You’d think that an actor named like Jason Sweettooth Williams would be one of the teens. No, he’s the one adult on hand who plays the school’s pretentious drama teacher as well as a most bizarre shoe store employee and Jeremy’s father, which takes up most of his performance.

Williams is wonderful as Mr. Heere, partly because the writers haven’t stacked the deck by making him a damn fool.

What could be another well-worn plot device – a son embarrassed by his father – gets a refreshing new slant, too. Jeremy isn’t hypercritical of his dad in standard teen fashion (which certainly happens between mother and daughter in GETTIN’). Even Mr. Heere knows way down deep that his shortcomings are making life harder for Jeremy and works hard to change his own trajectory. Williams conveys this all extraordinarily well and also gets to deliver a great twist on the word “loser.”
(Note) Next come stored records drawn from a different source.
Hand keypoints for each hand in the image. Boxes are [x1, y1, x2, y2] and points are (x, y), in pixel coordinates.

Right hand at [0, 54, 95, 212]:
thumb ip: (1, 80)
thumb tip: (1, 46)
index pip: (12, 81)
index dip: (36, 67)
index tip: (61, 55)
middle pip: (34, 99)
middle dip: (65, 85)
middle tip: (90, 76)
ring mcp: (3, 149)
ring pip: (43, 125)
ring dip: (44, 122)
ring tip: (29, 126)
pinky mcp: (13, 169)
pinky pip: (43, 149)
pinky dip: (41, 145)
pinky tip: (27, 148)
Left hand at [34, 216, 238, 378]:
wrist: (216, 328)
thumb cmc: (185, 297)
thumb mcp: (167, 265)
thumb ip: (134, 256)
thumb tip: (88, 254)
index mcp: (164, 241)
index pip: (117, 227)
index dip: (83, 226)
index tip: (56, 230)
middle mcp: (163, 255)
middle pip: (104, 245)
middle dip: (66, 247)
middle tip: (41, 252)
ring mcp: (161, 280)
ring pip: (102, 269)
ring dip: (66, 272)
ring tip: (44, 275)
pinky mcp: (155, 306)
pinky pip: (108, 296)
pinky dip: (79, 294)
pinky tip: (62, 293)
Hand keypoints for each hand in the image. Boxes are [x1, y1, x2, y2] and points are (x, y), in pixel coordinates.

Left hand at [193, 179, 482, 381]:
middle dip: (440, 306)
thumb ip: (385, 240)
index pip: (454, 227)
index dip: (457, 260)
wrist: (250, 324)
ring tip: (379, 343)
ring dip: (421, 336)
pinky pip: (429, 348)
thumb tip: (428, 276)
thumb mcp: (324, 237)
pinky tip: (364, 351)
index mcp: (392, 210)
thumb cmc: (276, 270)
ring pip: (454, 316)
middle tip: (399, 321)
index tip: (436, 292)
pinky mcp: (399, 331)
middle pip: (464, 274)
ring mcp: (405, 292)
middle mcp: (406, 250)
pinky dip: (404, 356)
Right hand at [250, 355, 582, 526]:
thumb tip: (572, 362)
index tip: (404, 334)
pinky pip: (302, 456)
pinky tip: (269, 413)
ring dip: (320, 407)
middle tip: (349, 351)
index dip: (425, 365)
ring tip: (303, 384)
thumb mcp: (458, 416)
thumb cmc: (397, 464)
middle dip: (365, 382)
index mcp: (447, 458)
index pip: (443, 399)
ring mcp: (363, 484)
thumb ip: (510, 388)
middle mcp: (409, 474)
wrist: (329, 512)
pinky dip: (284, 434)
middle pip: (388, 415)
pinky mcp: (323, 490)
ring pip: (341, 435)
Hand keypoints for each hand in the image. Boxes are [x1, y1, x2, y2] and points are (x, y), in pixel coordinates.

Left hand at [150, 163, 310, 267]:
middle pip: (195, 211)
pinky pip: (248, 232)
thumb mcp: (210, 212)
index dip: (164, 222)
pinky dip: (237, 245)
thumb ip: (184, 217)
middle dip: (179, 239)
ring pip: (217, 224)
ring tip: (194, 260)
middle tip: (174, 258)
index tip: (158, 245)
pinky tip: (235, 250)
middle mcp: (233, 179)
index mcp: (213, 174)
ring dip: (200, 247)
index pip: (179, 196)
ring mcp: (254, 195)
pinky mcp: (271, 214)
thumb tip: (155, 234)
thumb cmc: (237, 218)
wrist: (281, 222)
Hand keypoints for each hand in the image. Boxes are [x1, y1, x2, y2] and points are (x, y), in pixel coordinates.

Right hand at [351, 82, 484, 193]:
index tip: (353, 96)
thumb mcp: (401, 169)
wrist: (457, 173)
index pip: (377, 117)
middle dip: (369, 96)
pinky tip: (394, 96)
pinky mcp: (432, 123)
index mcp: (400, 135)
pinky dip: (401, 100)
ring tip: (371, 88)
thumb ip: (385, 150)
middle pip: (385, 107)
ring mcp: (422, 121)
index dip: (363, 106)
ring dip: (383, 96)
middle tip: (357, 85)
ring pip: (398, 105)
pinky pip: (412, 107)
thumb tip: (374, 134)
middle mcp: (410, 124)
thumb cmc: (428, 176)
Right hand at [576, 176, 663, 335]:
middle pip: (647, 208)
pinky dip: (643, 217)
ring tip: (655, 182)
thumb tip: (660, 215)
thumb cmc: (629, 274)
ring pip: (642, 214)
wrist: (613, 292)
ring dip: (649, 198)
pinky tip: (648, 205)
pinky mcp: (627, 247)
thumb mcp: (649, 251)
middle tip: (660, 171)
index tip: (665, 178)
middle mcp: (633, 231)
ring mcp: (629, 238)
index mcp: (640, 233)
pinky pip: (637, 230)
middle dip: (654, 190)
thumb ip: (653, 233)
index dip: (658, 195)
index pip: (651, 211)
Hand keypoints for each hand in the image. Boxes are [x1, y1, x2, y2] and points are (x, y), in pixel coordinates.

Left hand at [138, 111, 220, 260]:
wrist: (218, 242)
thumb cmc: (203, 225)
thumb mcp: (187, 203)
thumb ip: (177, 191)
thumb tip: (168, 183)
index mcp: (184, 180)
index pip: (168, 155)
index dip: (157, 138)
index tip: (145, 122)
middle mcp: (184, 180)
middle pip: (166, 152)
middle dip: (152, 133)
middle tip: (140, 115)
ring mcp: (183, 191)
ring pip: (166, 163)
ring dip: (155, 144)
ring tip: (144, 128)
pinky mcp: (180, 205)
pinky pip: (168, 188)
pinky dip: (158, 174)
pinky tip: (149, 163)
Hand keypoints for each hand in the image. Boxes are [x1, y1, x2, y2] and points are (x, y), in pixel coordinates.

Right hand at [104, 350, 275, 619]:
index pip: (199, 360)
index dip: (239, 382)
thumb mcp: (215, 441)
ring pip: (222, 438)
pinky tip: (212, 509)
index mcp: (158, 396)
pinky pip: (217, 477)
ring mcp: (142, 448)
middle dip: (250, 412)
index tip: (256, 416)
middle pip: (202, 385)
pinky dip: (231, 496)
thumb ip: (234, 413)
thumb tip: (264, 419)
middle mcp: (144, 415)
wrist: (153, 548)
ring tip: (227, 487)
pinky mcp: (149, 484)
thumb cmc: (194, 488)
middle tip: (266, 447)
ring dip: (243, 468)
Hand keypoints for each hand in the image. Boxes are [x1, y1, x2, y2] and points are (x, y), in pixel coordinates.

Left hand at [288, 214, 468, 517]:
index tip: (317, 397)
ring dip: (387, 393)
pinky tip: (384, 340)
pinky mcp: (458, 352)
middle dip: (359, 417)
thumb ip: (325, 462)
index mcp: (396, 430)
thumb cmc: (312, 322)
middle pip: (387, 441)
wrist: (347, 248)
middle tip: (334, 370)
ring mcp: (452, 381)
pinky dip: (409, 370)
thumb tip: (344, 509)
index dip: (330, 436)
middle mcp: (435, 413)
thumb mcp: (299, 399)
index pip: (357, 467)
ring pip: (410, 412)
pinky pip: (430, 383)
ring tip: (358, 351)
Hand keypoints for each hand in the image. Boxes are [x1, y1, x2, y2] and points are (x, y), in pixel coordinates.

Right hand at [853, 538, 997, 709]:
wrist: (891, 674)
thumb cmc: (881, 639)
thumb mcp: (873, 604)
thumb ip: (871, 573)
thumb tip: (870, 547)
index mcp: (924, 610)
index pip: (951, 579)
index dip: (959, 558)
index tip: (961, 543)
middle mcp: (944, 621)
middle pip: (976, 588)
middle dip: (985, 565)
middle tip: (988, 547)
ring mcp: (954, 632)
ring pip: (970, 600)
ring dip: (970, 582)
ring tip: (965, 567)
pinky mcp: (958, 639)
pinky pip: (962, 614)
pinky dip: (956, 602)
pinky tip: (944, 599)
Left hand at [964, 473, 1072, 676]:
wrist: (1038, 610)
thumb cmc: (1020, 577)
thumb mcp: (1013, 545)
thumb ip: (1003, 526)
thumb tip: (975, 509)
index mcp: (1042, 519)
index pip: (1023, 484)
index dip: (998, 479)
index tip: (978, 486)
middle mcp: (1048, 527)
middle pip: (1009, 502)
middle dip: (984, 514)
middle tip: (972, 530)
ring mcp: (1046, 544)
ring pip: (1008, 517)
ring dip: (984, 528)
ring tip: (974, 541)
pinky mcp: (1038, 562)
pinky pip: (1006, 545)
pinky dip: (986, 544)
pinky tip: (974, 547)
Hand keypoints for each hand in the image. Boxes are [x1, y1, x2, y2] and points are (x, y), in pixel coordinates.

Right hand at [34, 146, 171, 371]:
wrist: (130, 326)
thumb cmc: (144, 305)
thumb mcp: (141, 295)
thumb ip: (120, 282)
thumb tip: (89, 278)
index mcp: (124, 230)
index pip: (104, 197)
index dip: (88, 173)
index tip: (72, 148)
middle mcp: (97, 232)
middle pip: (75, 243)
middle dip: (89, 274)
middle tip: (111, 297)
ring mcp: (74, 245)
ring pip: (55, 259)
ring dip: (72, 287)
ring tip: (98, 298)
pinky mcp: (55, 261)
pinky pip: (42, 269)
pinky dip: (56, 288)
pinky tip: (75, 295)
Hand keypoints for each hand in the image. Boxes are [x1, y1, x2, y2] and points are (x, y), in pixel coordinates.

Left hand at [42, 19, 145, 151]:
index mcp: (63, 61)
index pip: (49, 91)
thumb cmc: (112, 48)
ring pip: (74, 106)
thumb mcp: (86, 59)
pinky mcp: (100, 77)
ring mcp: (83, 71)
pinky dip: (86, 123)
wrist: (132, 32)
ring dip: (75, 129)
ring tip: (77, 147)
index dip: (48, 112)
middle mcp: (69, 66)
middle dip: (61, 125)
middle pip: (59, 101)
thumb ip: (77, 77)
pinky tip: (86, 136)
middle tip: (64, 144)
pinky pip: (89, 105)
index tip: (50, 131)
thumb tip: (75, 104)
Was able director Stephen Brackett responsible for the marvelous in-joke during the pretentious drama teacher’s production of A MIDSUMMER’S NIGHT-MARE? Or was it actress Tiffany Mann. While she delivered Helena’s line “Never did mockers waste more idle breath,” she acknowledged the greatest sin actors can commit: indicating. When she got to the word “waste” she dramatically pointed to her waist.

Stephanie Hsu is a charming Christine, who partly loves doing theater because the script and stage directions provide the discipline on how she’s to behave. Jason Tam is an imperious and impenetrable Squip and George Salazar puts a hearty heart on his sleeve as Michael.

I’m in the miniscule minority in thinking that what Ben Platt showed in DEAR EVAN HANSEN was all surface. (Have I lost you all now and forever?) Will Roland, who had the smaller role of Jared in that musical, is Jeremy here and gives the real under-the-skin and into-the-brain performance that would make him an exceptional Evan.

If BE MORE CHILL doesn’t move to Broadway (and I hope it does), more I cannot wish Roland than to get his chance at the role. My, he’d be great. In the meantime, he’s giving the performance of the season.

Did the terrific lines or the FAST-TIMES-AT-RIDGEMONT-HIGH sensibility come from Tracz or Ned Vizzini’s novel? Only those who have read his book can say for sure.

Yes, you read that right: BE MORE CHILL is based on a novel. In an age where so many complain that the vast majority of new Broadway musicals are based on films (or, perhaps more accurately, movies), finding that there are young writers who still read is part (but only a part) of the satisfaction that BE MORE CHILL gives.